On a good day, if they behave, the Sad Beige Children get to go to the playground, where they play with their Sad Beige Friends. The playground, all metal and plastic in bright primary colors, is just the perfect backdrop for the children to look extra Sad and Beige. The Sad Beige Parents love this, because the contrasting setting makes it easy to keep an eye on their children, looking so Sad and Beige in comparison.

The Sad Beige Heterosexual Couples—the Sad Beige Parents—sit on park benches and chat about all of the Sad Beige Purchases they have made since they last saw one another. They order Sad Beige Toys that come in Sad Beige Boxes, which they bring into their Sad Beige Apartments. They slice them open with scissors and say, “Look, honey, this will go so well with our Sad Beige Furniture!” The Sad Beige Children will play with them because they are toys.

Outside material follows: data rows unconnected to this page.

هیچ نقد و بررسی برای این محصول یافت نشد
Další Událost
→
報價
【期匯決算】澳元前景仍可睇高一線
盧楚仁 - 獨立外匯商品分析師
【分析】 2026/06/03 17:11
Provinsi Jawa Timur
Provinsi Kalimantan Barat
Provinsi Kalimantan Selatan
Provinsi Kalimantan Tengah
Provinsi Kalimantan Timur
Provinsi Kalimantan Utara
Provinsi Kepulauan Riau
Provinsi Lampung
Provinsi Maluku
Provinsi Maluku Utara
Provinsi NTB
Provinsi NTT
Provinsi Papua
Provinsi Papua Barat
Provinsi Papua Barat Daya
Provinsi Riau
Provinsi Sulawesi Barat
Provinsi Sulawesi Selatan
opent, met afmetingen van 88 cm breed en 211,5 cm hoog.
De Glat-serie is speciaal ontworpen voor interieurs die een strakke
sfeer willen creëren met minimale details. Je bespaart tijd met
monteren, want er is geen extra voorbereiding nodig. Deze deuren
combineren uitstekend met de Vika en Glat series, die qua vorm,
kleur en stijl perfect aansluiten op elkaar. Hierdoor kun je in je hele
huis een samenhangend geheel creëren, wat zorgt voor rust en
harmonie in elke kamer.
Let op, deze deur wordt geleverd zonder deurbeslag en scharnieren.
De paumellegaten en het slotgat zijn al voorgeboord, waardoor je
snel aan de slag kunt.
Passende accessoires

Not every Sad Beige Family can afford to send their Sad Beige Children to a Sad Beige School, but the Saddest and Beigest always make sure that they can. There, they will learn Sad Beige Life Skills to be Sad Beige Independent Citizens, because they can’t rely on their Sad Beige Parents forever.

I wonder if I missed out on anything, living a life so Unsad and Unbeige. Maybe the Sad Beige Families are onto something. But for some reason, whenever I see Sad Beige Parents with a newborn, yet to be colored in, I feel the urge to scoop the baby out of their arms and run away.